Le climat d’Analamanga est traître. Il est tempéré, d’une grande douceur en été comme en hiver, comme s’il était en accord avec la culture de la tempérance qui fait notre marque de fabrique. Ce climat est traître parce qu’on y oublie trop vite les intempéries de la saison précédente ; dans quelques mois, les tanety seront recouvertes d’une herbe sèche et drue. Pendant la saison sèche, quelques mois à attendre seulement, nous oublierons que l’eau est partout dans les plaines, dans les rizières et dans les marécages asséchés. On aura froid la nuit? L’hiver austral est si bref et si ensoleillé qu’on patientera tranquillement que fleurissent les arbres fruitiers puis les jacarandas… ensuite on regardera l’extraordinaire bleu du ciel d’Imerina en attendant la pluie, qui viendra, c’est sûr. Et l’année passera…
Cette année pourtant, les pluies ont eu raison de notre nonchalance et de notre attentisme. Nous prenons lentement conscience que l’urbanisation sauvage des plaines au pays des villages-collines est une hérésie ; nous payons au prix fort l’exode rural incontrôlé, l’anarchie comme mode de vie et surtout une politique de la ville inexistante.

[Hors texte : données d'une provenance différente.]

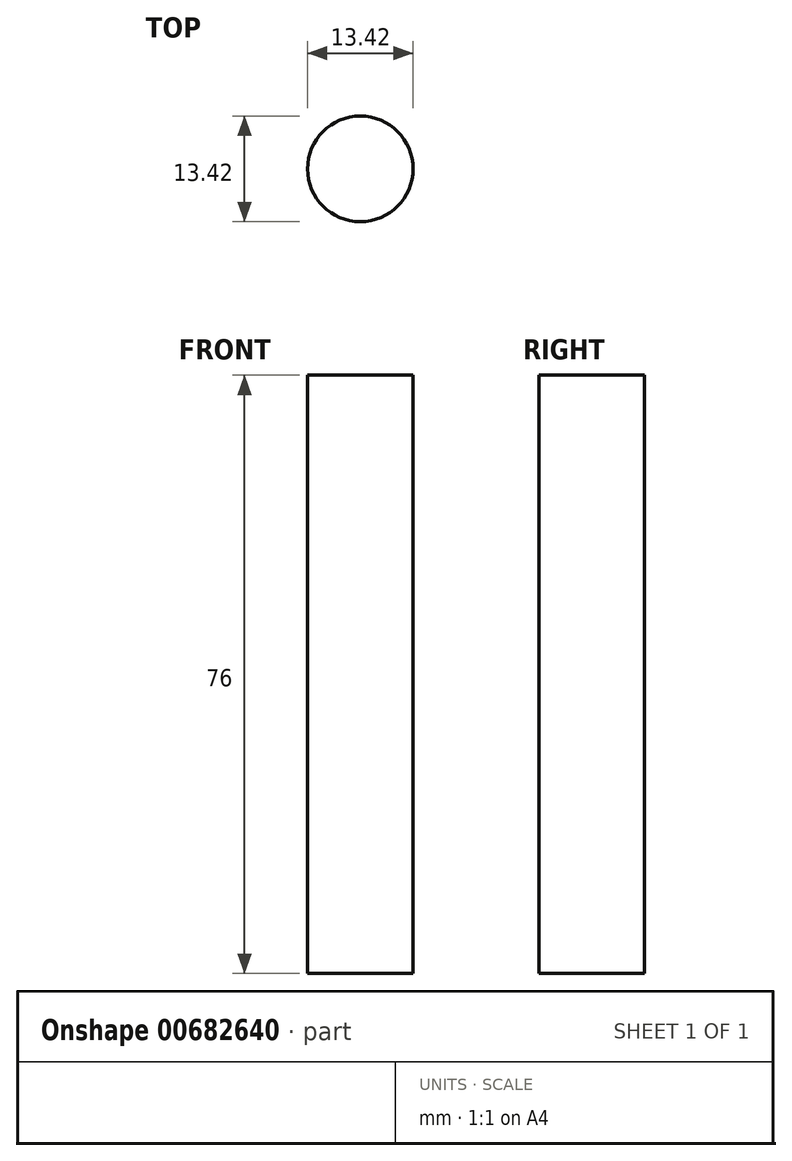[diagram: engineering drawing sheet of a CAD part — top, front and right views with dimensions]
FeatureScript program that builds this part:
annotation { "Feature Type Name" : "Feature", "Feature Type Description" : "" }
export const myFeature = defineFeature(function(context is Context, id is Id, definition is map)
    precondition{}
    {
        {
            var Q0;
            Q0=qCreatedBy(makeId("Top.planeOp"),FACE);
            var sketch = newSketch(context, id + "F0", { "sketchPlane" : qUnion([Q0])});
            skCircle(sketch, "E0", {"center": v(0, 0) * mm, "radius": 6.7 * mm});
            skSolve(sketch);
        }
        {
            var Q0;
            Q0 = qSketchRegion(id + "F0", true);
            extrude(context, id + "F1", {"entities" : qUnion([Q0]), "depth" : 76 * mm, "offsetDistance" : 25 * mm});
        }
    });
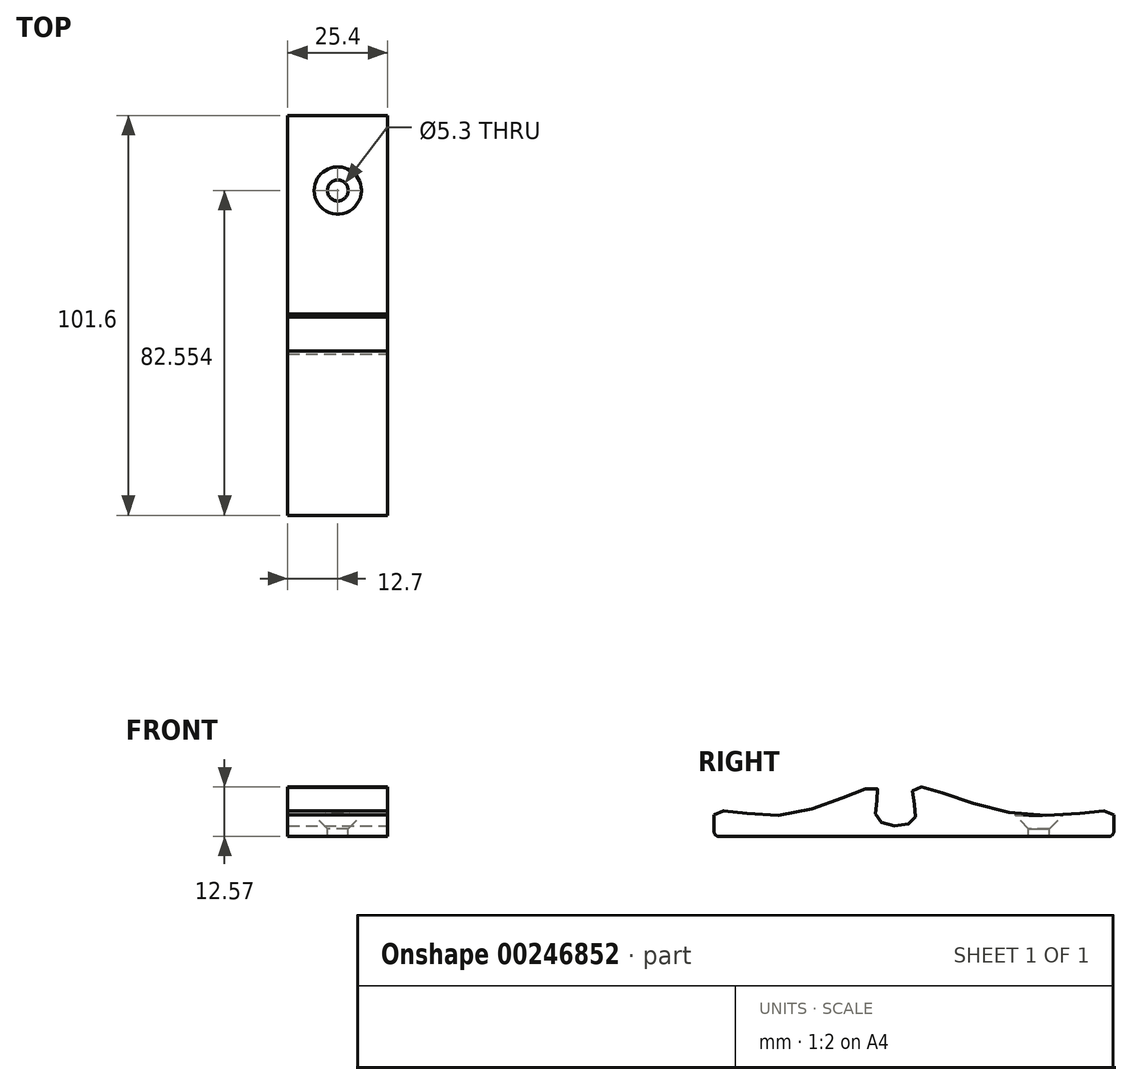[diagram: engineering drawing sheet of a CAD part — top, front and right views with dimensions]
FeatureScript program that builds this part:
annotation { "Feature Type Name" : "Feature", "Feature Type Description" : "" }
export const myFeature = defineFeature(function(context is Context, id is Id, definition is map)
    precondition{}
    {
        {
            var Q0;
            Q0=qCreatedBy(makeId("Right.planeOp"),FACE);
            var sketch = newSketch(context, id + "F0", { "sketchPlane" : qUnion([Q0])});
            skLineSegment(sketch, "E0.top", {"start": v(-29.52, -6.68) * mm, "end": v(69.46, -6.68) * mm});
            skLineSegment(sketch, "E0.left", {"start": v(-30.76, -1.15) * mm, "end": v(-30.76, -5.44) * mm});
            skLineSegment(sketch, "E0.right", {"start": v(70.84, -1.15) * mm, "end": v(70.84, -5.3) * mm});
            skPoint(sketch, "E1.visualSharp", {"position": v(-30.76, 5.04) * mm});
            skPoint(sketch, "E2.visualSharp", {"position": v(-30.76, -6.68) * mm});
            skArc(sketch, "E2.filletArc", {"start": v(-30.76, -5.44) * mm, "mid": v(-30.4, -6.31) * mm, "end": v(-29.52, -6.68) * mm});
            skPoint(sketch, "E3.visualSharp", {"position": v(70.84, 5.04) * mm});
            skPoint(sketch, "E4.visualSharp", {"position": v(70.84, -6.68) * mm});
            skArc(sketch, "E4.filletArc", {"start": v(69.46, -6.68) * mm, "mid": v(70.44, -6.27) * mm, "end": v(70.84, -5.3) * mm});
            skFitSpline(sketch, "E5", {"points": [v(-30.76, -1.15) * mm, v(-12.67, -1.15) * mm, v(10.63, 5.55) * mm, v(10.24, 0) * mm, v(12.2, -3.33) * mm, v(19.07, -3.33) * mm, v(20.4, 0) * mm, v(20.03, 5.55) * mm, v(47.8, -1.15) * mm, v(70.84, -1.15) * mm], "startDerivative": vector(1.82, 57.2) * mm, "endDerivative": vector(4.24, -48.75) * mm});
            skPoint(sketch, "E3.filletArc.center.orphan", {"position": v(64.6, -1.15) * mm});
            skLineSegment(sketch, "E6", {"start": v(6.17, -3.33) * mm, "end": v(27.32, -3.33) * mm, "construction": true});
            skLineSegment(sketch, "E7", {"start": v(4.74, 5.55) * mm, "end": v(29.36, 5.55) * mm, "construction": true});
            skSolve(sketch);
        }
        {
            var Q0;
            Q0 = qSketchRegion(id + "F0", true);
            extrude(context, id + "F1", {"entities" : qUnion([Q0]), "depth" : 25.4 * mm});
        }
        {
            var Q0;
            Q0=qCreatedBy(makeId("Top.planeOp"),FACE);
            var sketch = newSketch(context, id + "F2", { "sketchPlane" : qUnion([Q0])});
            skPoint(sketch, "E8", {"position": v(12.7, 51.8) * mm});
            skSolve(sketch);
        }
        {
            var Q0;
            Q0=sQuery(id+"F2.wireOp",VERTEX,"E8");
            var Q1;
            Q1=makeQuery(id+"F1.opExtrude","SWEPT_BODY",BODY,{"disambiguationData":[OSD([sQuery(id+"F0.wireOp",EDGE,"E0.top"),sQuery(id+"F0.wireOp",EDGE,"E0.left"),sQuery(id+"F0.wireOp",EDGE,"E0.right"),sQuery(id+"F0.wireOp",EDGE,"E2.filletArc"),sQuery(id+"F0.wireOp",EDGE,"E4.filletArc"),sQuery(id+"F0.wireOp",EDGE,"E5")])]});
            hole(context, id + "F3", {"style" : HoleStyle.C_SINK, "endStyle" : HoleEndStyle.BLIND, "holeDiameter" : 5.3 * mm, "cSinkDiameter" : 12 * mm, "cSinkAngle" : 90 * degree, "holeDepth" : 50.8 * mm, "tappedDepth" : 12.7 * mm, "tapClearance" : 3, "locations" : qUnion([Q0]), "scope" : qUnion([Q1])});
        }
    });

Nos édiles ne sont pas les premiers à se préoccuper des problèmes liés aux inondations et à l’évacuation des eaux de pluie. Dès le XVIIè siècle, les villes européennes font appel aux Hollandais qui ont appris à maîtriser le chemin des eaux de rivière en créant des canaux dans leurs villes entourées d’eau ou bâties sur l’eau. Ainsi dès 1722, la ville de Paris comptera trente pompes sur le modèle hollandais Van der Hayden. Ce système de pompes actionnées à la main et pourvues d’une réserve est le domaine d’un corps spécial et permanent qu’on appellera les pompiers.
Loin de l’Europe, mais pas si loin d’ici quand on considère notre aire culturelle, la plus grande cité de l’ère préindustrielle, Angkor, capitale de l’ancien empire khmer, était planifiée autour de canaux qui reliaient des villages bâtis sur des tertres. A son apogée, grâce à une gestion maîtrisée de l’eau, des centaines de milliers d’individus, peut-être un million d’habitants, vivaient dans des cités-jardins où l’on pratiquait une agriculture intensive. La distribution des eaux permettait plusieurs récoltes par an en gérant aussi bien les périodes de sécheresse que les pluies des moussons. Angkor était à son apogée une « usine agraire ». La surexploitation du sol, la déforestation, la sécheresse et l’avidité de voisins prêts à en découdre avec les Khmers ont sonné le glas de la cité qui contrôlait les eaux.
Demain il fera beau mais nous devrions nous inspirer de ces modèles lointains et écouter les gens de la terre qui connaissent le chemin de l’eau au pays des villages-collines. Demain il fera beau mais après-demain, la pluie reviendra.